Alexievich, who was one of the front runners for the award, has drawn international acclaim with her emotional accounts of the Chernobyl disaster and Second World War witness accounts.

Chronicling such horrors in the first person through the words of witnesses, Alexievich, who lived in Sweden in the early 2000s, has seen her works translated into numerous languages and scooped international awards.

But her books, controversially written in Russian, are not published in her home country, long ruled by authoritarian President Alexander Lukashenko, amid what the author has described as "a creeping censorship".

Alexievich, only the 14th woman to be awarded the Nobel literature prize, takes home the sum of eight million Swedish kronor (around $950,000).

AS-IT-HAPPENED: The Local's blog from the announcement in Stockholm

The Swedish Academy's Permanent Secretary Sara Danius spoke to global media in English about the decision to award the prize to Alexievich, with The Local's Maddy Savage among those in the media scrum surrounding her.

She revealed that the winner had simply said "fantastic" when telephoned about her win.

Asked why the Academy had chosen to give her the accolade this year she said: "Well, it is very simple, she is an extraordinary writer. What she's done, her true achievement is that she's offering us a literary chronicle of the emotional history of Soviet man (…) the Soviet individual, because it's not only men, but children, men and women."

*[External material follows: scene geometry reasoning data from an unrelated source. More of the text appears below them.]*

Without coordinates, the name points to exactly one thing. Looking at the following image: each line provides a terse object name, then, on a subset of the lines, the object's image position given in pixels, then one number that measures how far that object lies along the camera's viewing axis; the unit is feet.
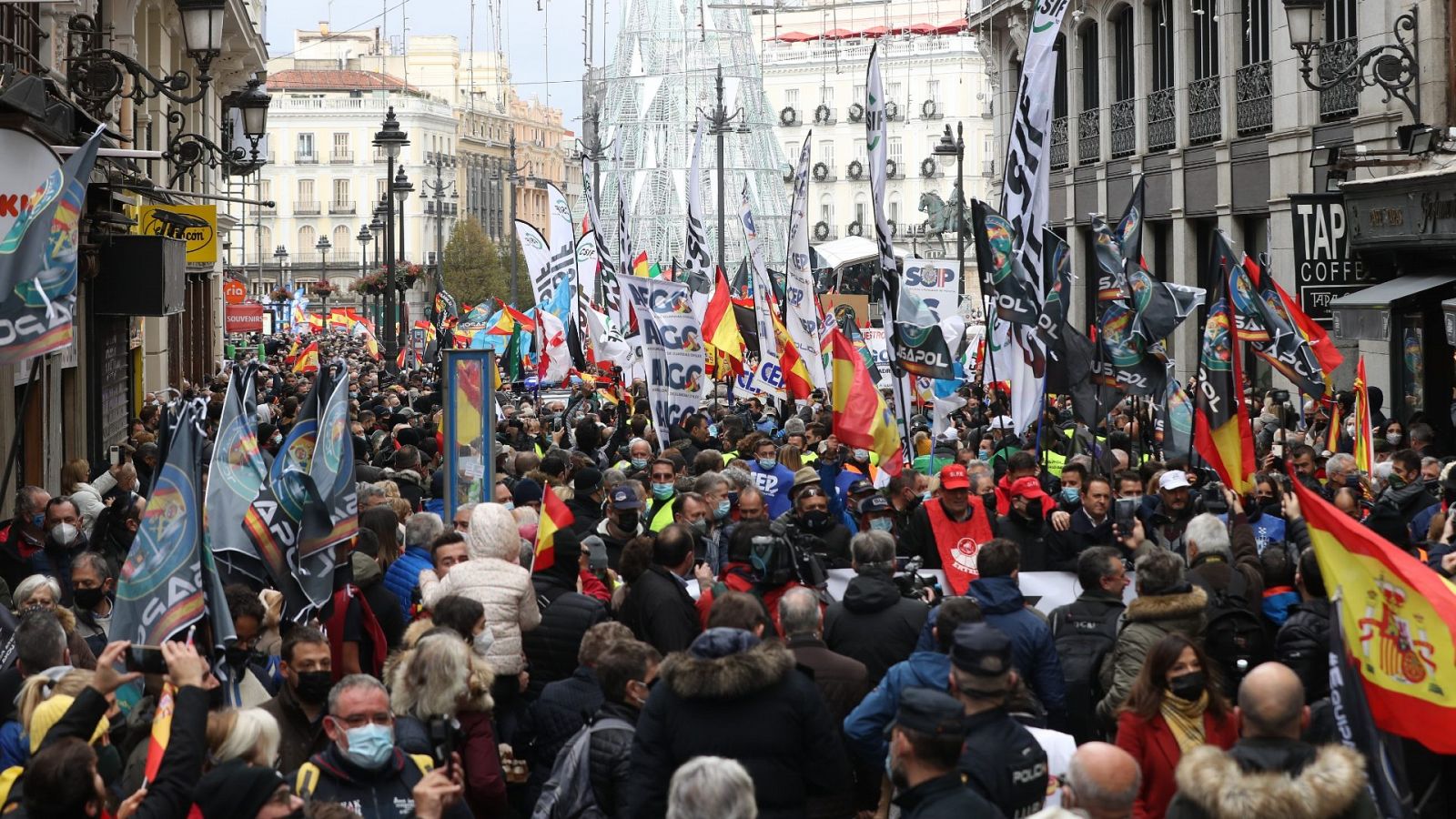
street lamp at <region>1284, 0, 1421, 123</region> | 60.75
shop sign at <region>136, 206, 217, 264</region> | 75.51
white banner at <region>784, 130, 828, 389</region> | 67.56
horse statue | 276.62
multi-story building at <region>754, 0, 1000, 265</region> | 340.80
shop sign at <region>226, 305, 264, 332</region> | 143.84
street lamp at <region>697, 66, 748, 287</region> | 136.87
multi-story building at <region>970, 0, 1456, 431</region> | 67.36
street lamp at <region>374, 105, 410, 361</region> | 96.99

She added: "She's also managed to evolve a literary style all of her own. She's basically evolved a whole new literary genre. And so what we have is interesting new historical material as well as a very interesting new literary genre."

The Nobel awards week continues on Friday with the other most closely-watched award, the peace prize, which is handed out in Oslo, Norway.

The economics prize will wrap up this year's Nobel season on October 12th.

The laureates will receive their prizes at formal ceremonies in Stockholm and Oslo on December 10th, the anniversary of the 1896 death of prize creator Alfred Nobel, a Swedish philanthropist and scientist.